Bo Bernhard, a University of Nevada, Las Vegas, professor who studies gambling, said the allure of Powerball and other lotteries is at heart similar to much of American entertainment -- Christmas included.

It's all about the "anticipatory moment," Bernhard said. The moments leading up to the dream are more important than realizing the dream, Bernhard said. (Especially in the case of Red Sox fans, he cracked.)

"If you spend $20 and it gets you several days of anticipatory pleasure, who's to say that's not a valid purchase of entertainment time?" Bernhard said.

"We've always seen gambling as a less legitimate form of entertainment, but that's based on years and years of religious morality, of people saying it's wrong and of the devil. But as Americans we've sort of rejected that moral argument."

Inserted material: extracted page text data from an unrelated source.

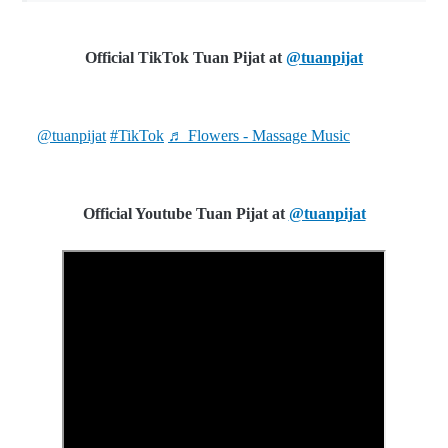
Official TikTok
Tuan Pijat at
@tuanpijat
@tuanpijat
#TikTok
♬ Flowers - Massage Music
Official Youtube
Tuan Pijat at
@tuanpijat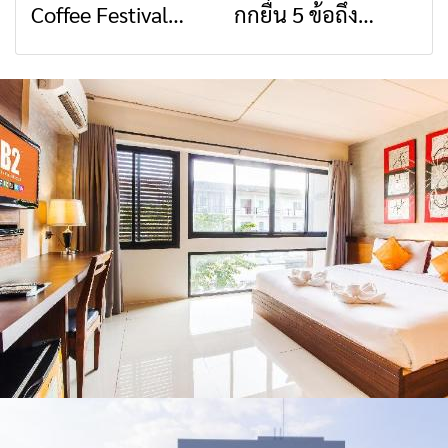
Coffee Festival
กกยื่น 5 ข้อถึง
สื่อสารต้องไม่หยุด
วัฒนธรรมจาก 4
2026
รัฐบาล จี้นายกฯ ลง
จังหวัด เชียงราย
เชียงราย แก้วิกฤต
พะเยา แพร่ และ
สารปนเปื้อนต้นน้ำ
น่าน พร้อมชม
คอนเสิร์ตจากศิลปิน
ชื่อดังตลอด 5 วัน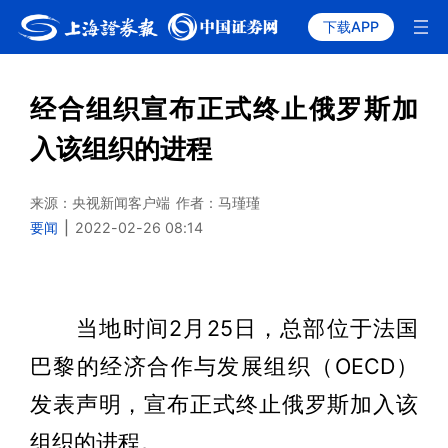
下载APP
经合组织宣布正式终止俄罗斯加
入该组织的进程
来源：央视新闻客户端
作者：马瑾瑾
要闻
|
2022-02-26 08:14
当地时间2月25日，总部位于法国
巴黎的经济合作与发展组织（OECD）
发表声明，宣布正式终止俄罗斯加入该
组织的进程。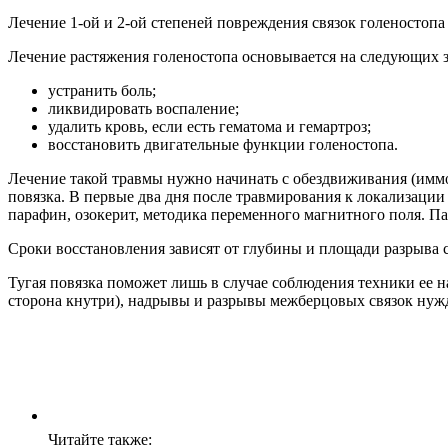
Лечение 1-ой и 2-ой степеней повреждения связок голеностопа
Лечение растяжения голеностопа основывается на следующих з
устранить боль;
ликвидировать воспаление;
удалить кровь, если есть гематома и гемартроз;
восстановить двигательные функции голеностопа.
Лечение такой травмы нужно начинать с обездвиживания (иммо
повязка. В первые два дня после травмирования к локализации 
парафин, озокерит, методика переменного магнитного поля. Па
Сроки восстановления зависят от глубины и площади разрыва с
Тугая повязка поможет лишь в случае соблюдения техники ее
сторона кнутри), надрывы и разрывы межберцовых связок нуж
Читайте также: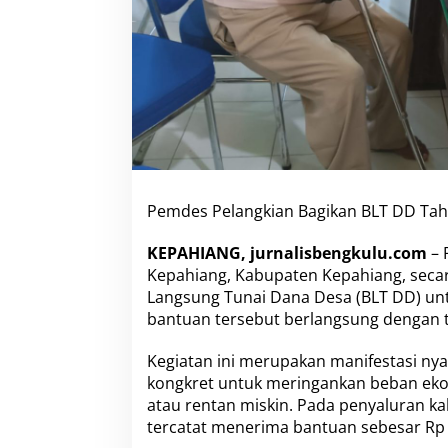
B
a
g
i
k
a
n
B
L
T
D
D
Pemdes Pelangkian Bagikan BLT DD Ta
T
a
KEPAHIANG, jurnalisbengkulu.com
– 
h
Kepahiang, Kabupaten Kepahiang, seca
u
Langsung Tunai Dana Desa (BLT DD) un
n
2
bantuan tersebut berlangsung dengan te
0
2
Kegiatan ini merupakan manifestasi nya
6
kongkret untuk meringankan beban ek
,
atau rentan miskin. Pada penyaluran ka
1
7
tercatat menerima bantuan sebesar Rp 
K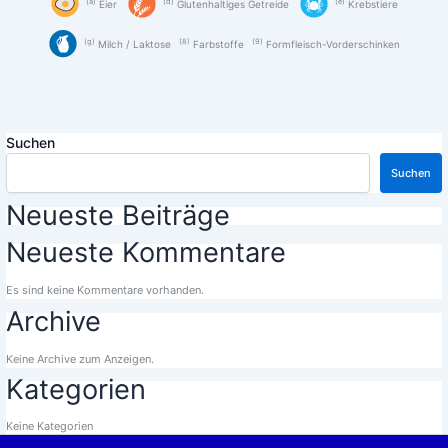
a
d
e
Eier
Glutenhaltiges Getreide
Krebstiere
g
8
9
Milch / Laktose
Farbstoffe
Formfleisch-Vorderschinken
Suchen
Suchen
Neueste Beiträge
Neueste Kommentare
Es sind keine Kommentare vorhanden.
Archive
Keine Archive zum Anzeigen.
Kategorien
Keine Kategorien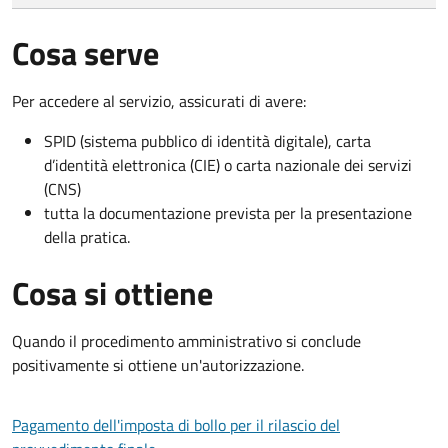
Cosa serve
Per accedere al servizio, assicurati di avere:
SPID (sistema pubblico di identità digitale), carta
d’identità elettronica (CIE) o carta nazionale dei servizi
(CNS)
tutta la documentazione prevista per la presentazione
della pratica.
Cosa si ottiene
Quando il procedimento amministrativo si conclude
positivamente si ottiene un'autorizzazione.
Pagamento dell'imposta di bollo per il rilascio del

In the case of Arizona, one of 24 states that participate in Powerball, that entertainment value has meant an added $199.2 million paid to state and county general funds since 1994. In that same period Powerball players in Arizona, many of them Las Vegans crossing the border, have shelled out $664 million.

Last year Larsen's cut of the ticket sales allowed her to upgrade to commercial-grade refrigerators and freezers. This year, after the new tin roof goes up, she said she'll move several barrels from inside the cafe to outside, where they will continue to catch water.

"That can be radiator water. People can wash their hair. Whatever they want," Larsen said.